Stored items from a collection
Start of Block
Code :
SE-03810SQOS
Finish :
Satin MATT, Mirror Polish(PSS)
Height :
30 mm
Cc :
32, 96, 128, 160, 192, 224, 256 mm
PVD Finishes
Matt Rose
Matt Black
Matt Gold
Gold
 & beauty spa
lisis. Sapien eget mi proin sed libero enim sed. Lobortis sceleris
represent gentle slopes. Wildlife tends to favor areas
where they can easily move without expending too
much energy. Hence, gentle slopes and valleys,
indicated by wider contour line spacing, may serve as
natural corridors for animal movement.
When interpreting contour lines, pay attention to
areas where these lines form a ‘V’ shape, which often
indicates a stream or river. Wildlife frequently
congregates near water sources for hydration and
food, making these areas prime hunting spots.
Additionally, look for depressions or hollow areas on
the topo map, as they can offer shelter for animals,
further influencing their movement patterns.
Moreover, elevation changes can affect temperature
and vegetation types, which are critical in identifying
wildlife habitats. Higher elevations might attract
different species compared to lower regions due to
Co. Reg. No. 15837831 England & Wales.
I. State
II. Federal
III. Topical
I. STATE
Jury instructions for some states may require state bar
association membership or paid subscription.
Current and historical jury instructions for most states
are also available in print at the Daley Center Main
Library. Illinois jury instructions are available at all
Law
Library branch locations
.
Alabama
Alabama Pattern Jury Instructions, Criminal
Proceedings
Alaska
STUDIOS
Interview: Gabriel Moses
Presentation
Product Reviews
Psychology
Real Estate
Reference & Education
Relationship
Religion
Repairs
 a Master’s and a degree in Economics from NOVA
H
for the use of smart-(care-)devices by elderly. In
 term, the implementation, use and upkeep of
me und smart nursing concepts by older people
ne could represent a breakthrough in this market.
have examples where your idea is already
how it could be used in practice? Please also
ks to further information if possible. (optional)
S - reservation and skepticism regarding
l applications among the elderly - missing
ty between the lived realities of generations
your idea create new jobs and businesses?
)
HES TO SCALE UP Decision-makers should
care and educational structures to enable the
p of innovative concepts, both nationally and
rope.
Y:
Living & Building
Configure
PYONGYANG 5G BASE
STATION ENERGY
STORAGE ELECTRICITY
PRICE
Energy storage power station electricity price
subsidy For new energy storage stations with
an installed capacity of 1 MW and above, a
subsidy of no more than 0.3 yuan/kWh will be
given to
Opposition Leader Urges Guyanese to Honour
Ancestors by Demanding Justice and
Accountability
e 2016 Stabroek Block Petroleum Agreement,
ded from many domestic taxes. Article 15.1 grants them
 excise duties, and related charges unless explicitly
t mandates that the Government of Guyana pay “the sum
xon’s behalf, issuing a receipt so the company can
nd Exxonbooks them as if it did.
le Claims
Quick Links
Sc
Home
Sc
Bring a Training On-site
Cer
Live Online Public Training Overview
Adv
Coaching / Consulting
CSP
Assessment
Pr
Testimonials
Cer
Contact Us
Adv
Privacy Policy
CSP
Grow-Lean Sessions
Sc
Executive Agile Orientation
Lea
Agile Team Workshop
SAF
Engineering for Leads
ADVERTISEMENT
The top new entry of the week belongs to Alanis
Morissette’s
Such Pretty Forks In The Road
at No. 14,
End of Block
Work item: Search the entries above for the word "Agile" and copy each line where it appears.

Answer to the problem:
Executive Agile Orientation
Agile Team Workshop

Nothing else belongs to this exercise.